The glibc implementation[0] uses Enhanced REP MOVSB when the array is long enoug...

JoshTriplett · on Jan 9, 2021

> The glibc implementation[0] uses Enhanced REP MOVSB when the array is long enough. It takes a few cycles to start up the ERMS feature, so it's only used on longer arrays.

That isn't true anymore either, on sufficiently recent processors with "Fast Short REP MOVSB (FSRM)". If the FSRM bit is set (which it is on Ice Lake and newer), you can just always use REP MOVSB.

jabl · on Jan 9, 2021

Still waiting for the "Yes, This Time We Really Mean It Fast REP MOVSB" (YTTWRMIFRM) bit.

More seriously, if REP MOVSB can be counted on always being the fastest method that's fantastic.
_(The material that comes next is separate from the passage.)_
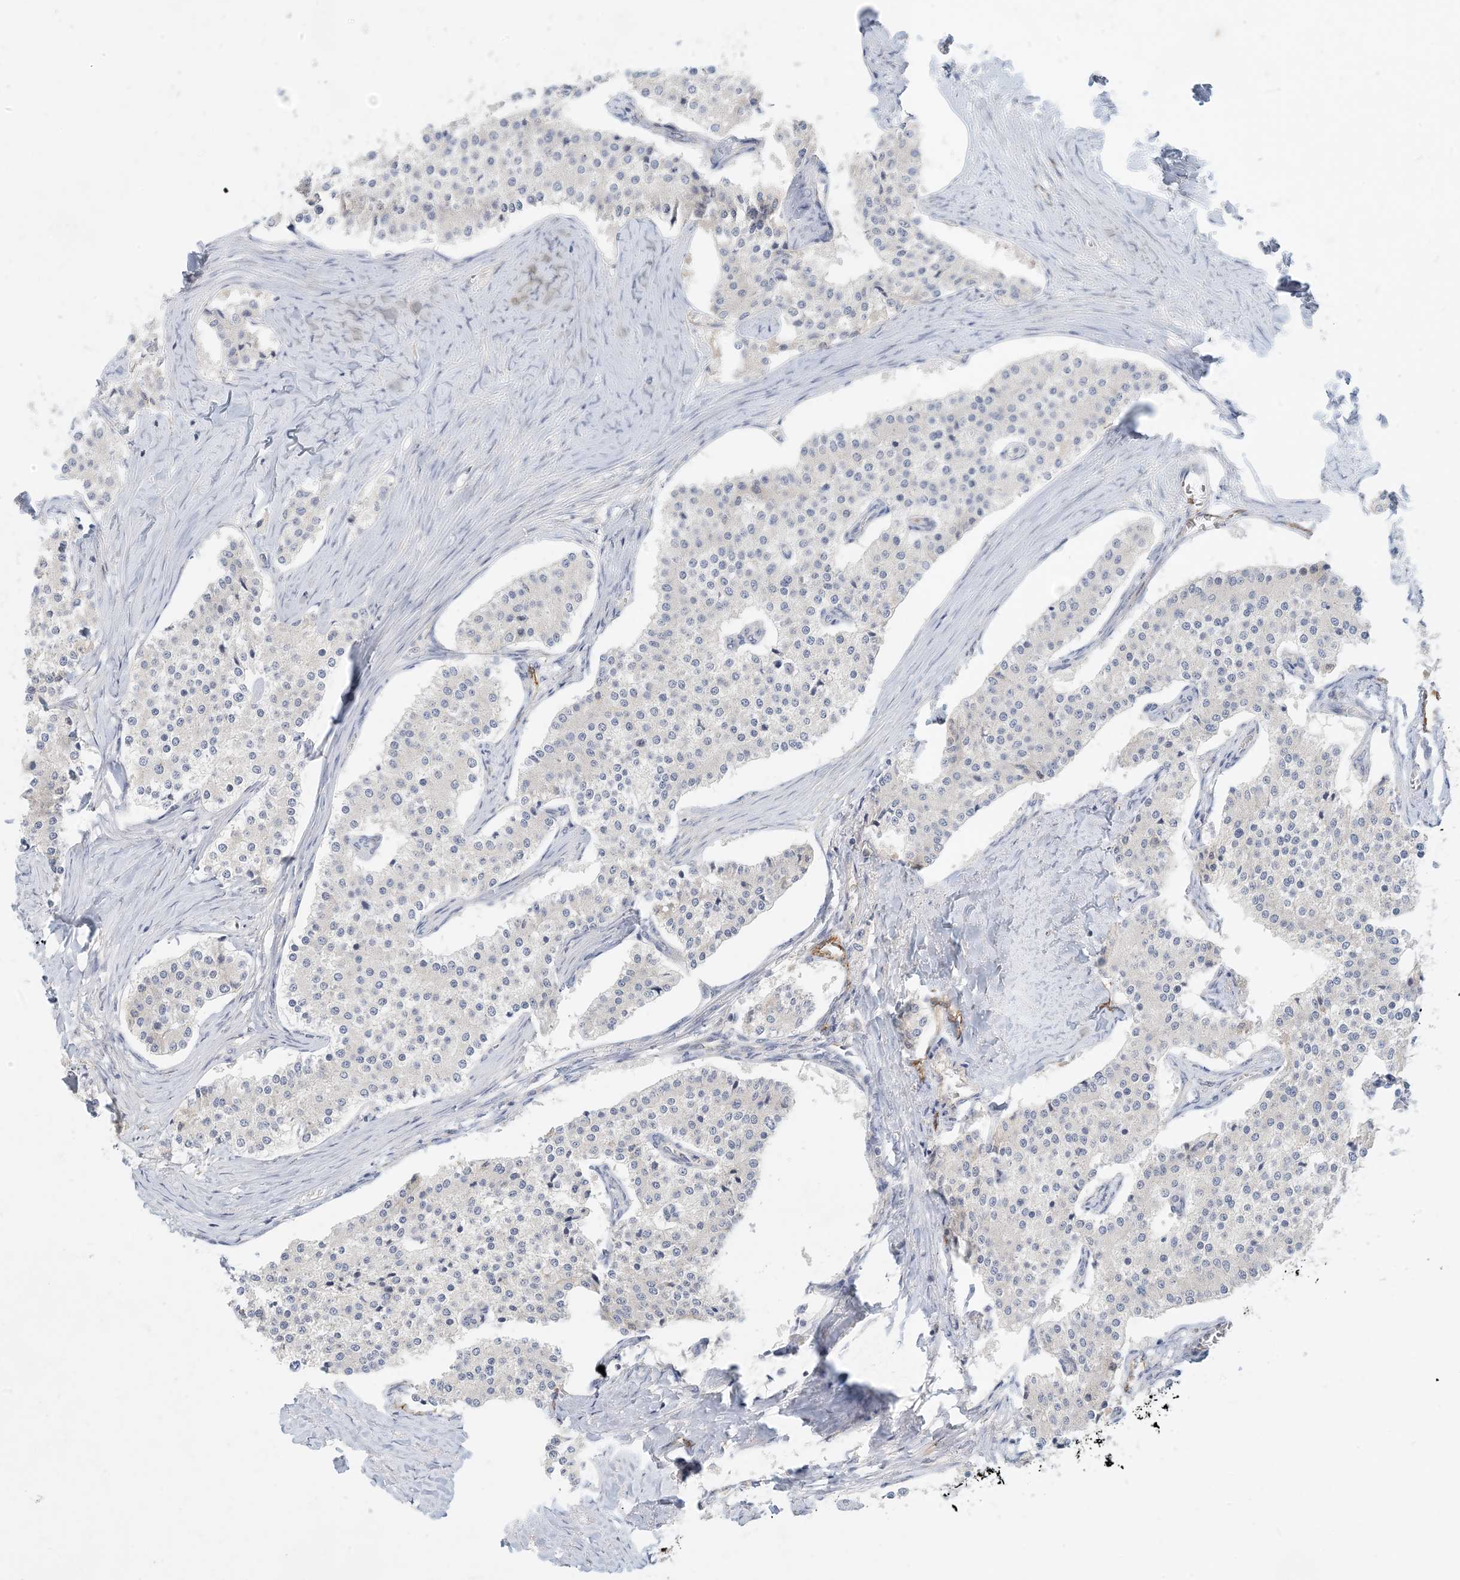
{"staining": {"intensity": "negative", "quantity": "none", "location": "none"}, "tissue": "carcinoid", "cell_type": "Tumor cells", "image_type": "cancer", "snomed": [{"axis": "morphology", "description": "Carcinoid, malignant, NOS"}, {"axis": "topography", "description": "Colon"}], "caption": "The immunohistochemistry photomicrograph has no significant expression in tumor cells of carcinoid tissue.", "gene": "ZBTB3", "patient": {"sex": "female", "age": 52}}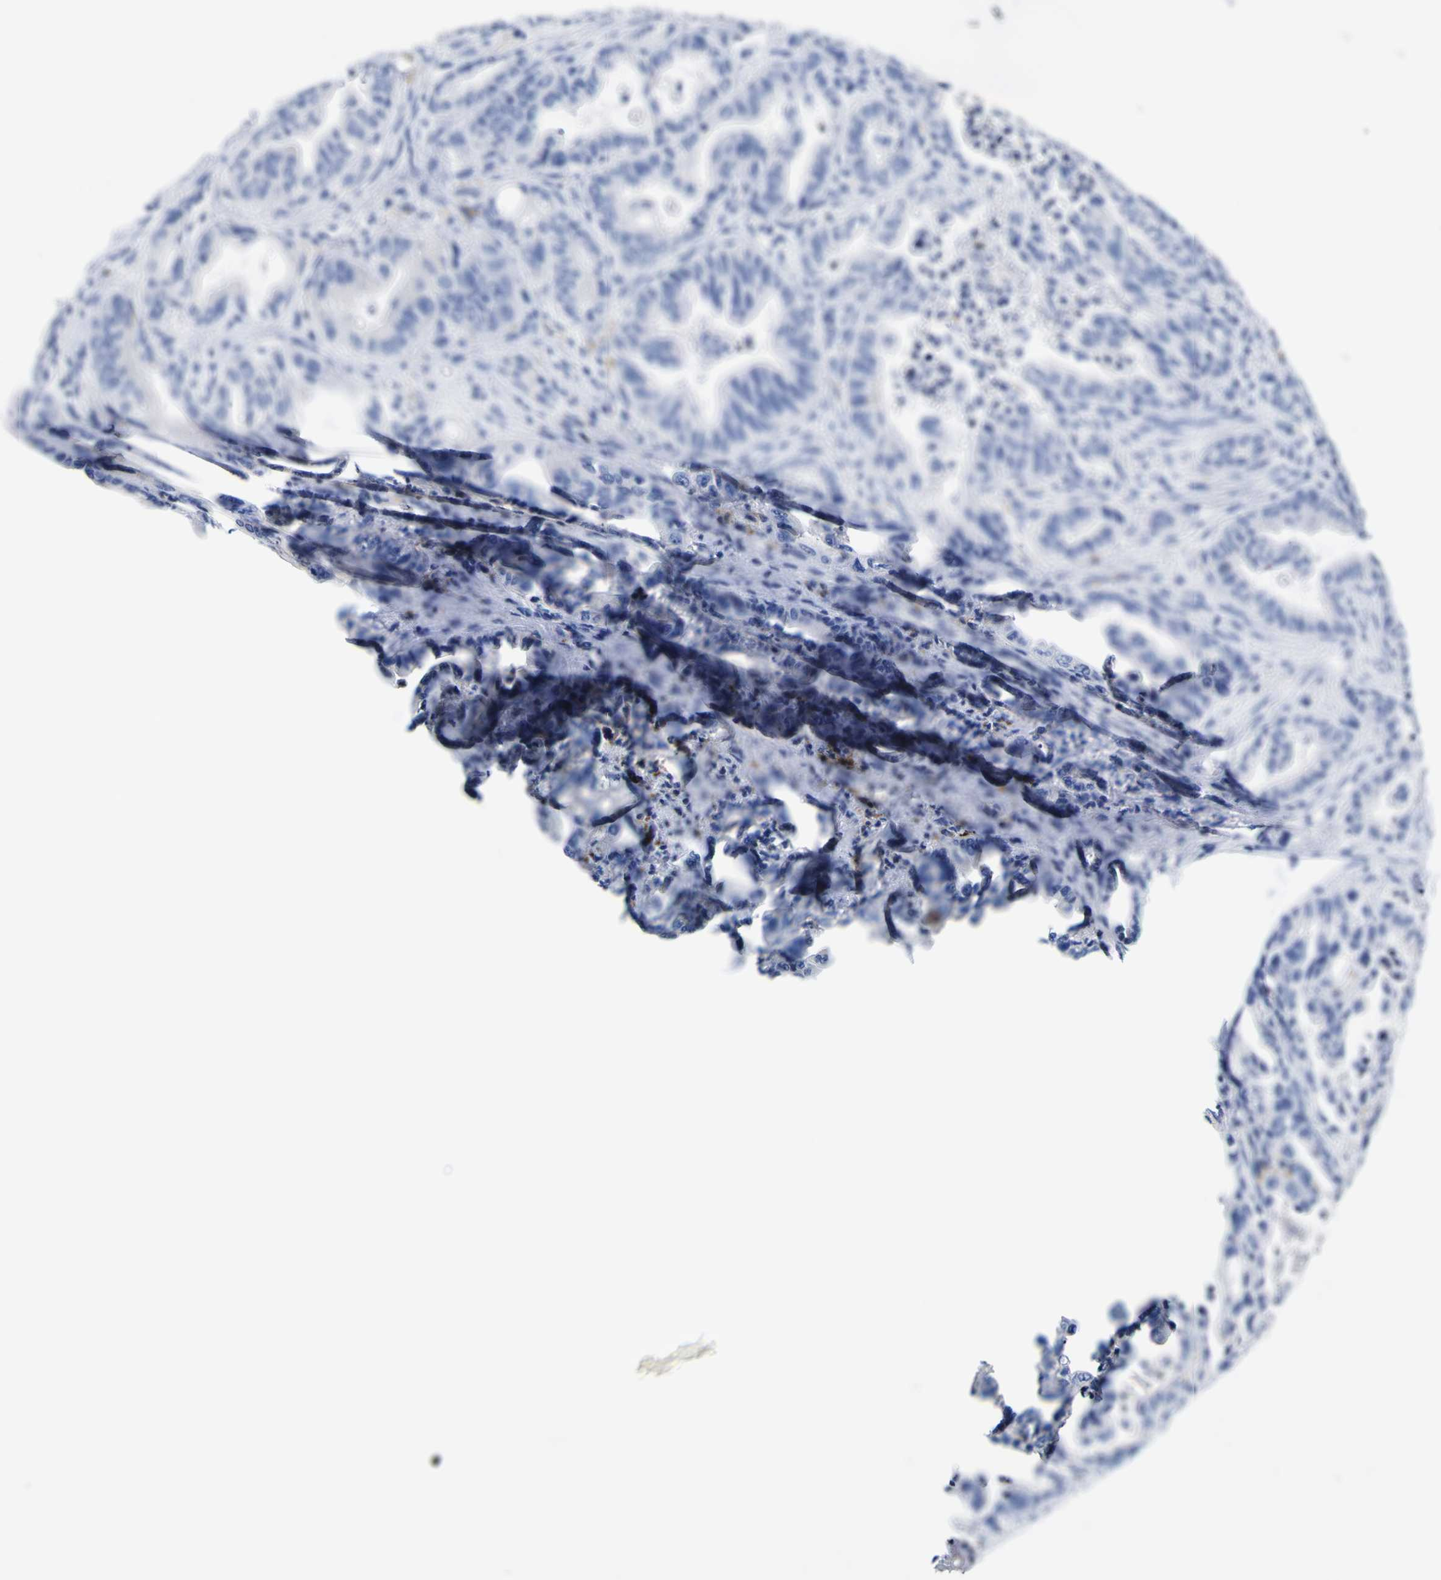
{"staining": {"intensity": "negative", "quantity": "none", "location": "none"}, "tissue": "pancreatic cancer", "cell_type": "Tumor cells", "image_type": "cancer", "snomed": [{"axis": "morphology", "description": "Adenocarcinoma, NOS"}, {"axis": "topography", "description": "Pancreas"}], "caption": "DAB (3,3'-diaminobenzidine) immunohistochemical staining of pancreatic cancer (adenocarcinoma) exhibits no significant staining in tumor cells.", "gene": "HLA-DQA1", "patient": {"sex": "male", "age": 55}}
One thing that easily gets forgotten in microbenchmarking is I$ pollution by those fancy unrolled SIMD loops with 147 special cases.

magicalhippo · on Jan 9, 2021

Ever since reading the advice to avoid these CISC-y instructions (IIRC right back to the first Pentium), I've been wondering why.

Like what made them not implement the best possible microcode for that?

I mean sure for very short loops I guess I can see unrolling being faster than accessing microcode, but yeah.